Two years removed from its last album, it's clear Death Cab for Cutie was poised for a return to the indie music scene Tuesday at The Granada.
Performing on the release date of its fourth album, "Transatlanticism," the Seattle-based act focused on the new material, which, unlike its previous three works, was recorded in the studio before being tweaked live.
It was hard to tell the band (guitarist/vocalist Ben Gibbard, bassist Nick Harmer, guitarist/keyboardist Chris Walla and new drummer Jason McGerr) had played the new tracks for only five shows. Songs such as "The New Year," "The Sound of Settling" and "Expo '86" sounded nearly as polished live as the those honed during years on tour.
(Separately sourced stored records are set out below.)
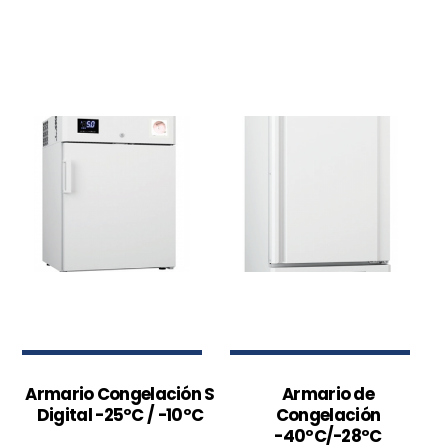
Armario Congelación S
Armario de
Digital -25ºC / -10ºC
Congelación
-40ºC/-28ºC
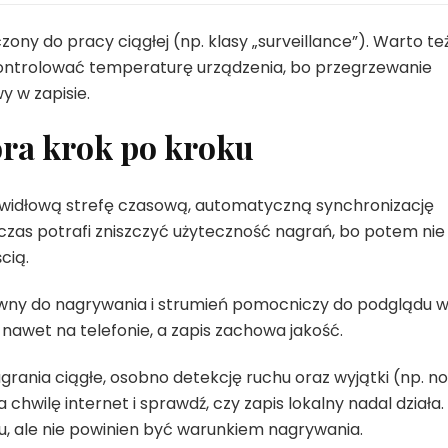
ony do pracy ciągłej (np. klasy „surveillance”). Warto te
kontrolować temperaturę urządzenia, bo przegrzewanie
y w zapisie.
ora krok po kroku
widłową strefę czasową, automatyczną synchronizację
czas potrafi zniszczyć użyteczność nagrań, bo potem nie
cią.
ówny do nagrywania i strumień pomocniczy do podglądu 
 nawet na telefonie, a zapis zachowa jakość.
nia ciągłe, osobno detekcję ruchu oraz wyjątki (np. no
 chwilę internet i sprawdź, czy zapis lokalny nadal działa.
u, ale nie powinien być warunkiem nagrywania.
One exception was "Lightness," which Gibbard had to restart after a verse because his guitar was out of tune.
Death Cab for Cutie certainly didn't forget about its old songs, rendering at least four from each of its previous albums. Highlights included "Pictures in an Exhibition," "Fake Frowns" and "I Was a Kaleidoscope," with McGerr flawlessly fitting in with the longtime members of the group.
Those older numbers came across best in the cavernous venue, which is at least twice the size of The Bottleneck, where the group normally plays when in Lawrence. The newer material's lush and expansive sound often was too light to fill The Granada, but the louder, more rocking vintage tunes worked better in the larger locale.
With Gibbard, Walla and Harmer having been together for half a decade, the bandmates were obviously comfortable together onstage, even while trying to perfect their fledgling material live. The guitarists' banter, both solo and to each other, was cute and amusing, especially jokes about the birthday of "Transatlanticism" and an impromptu chorus from Tom Petty's "American Girl" before "Expo '86."
While bands like The White Stripes have received more press and TV exposure in the past few years, Death Cab for Cutie proved Tuesday that it still deserves to be the darling of the indie-rock community.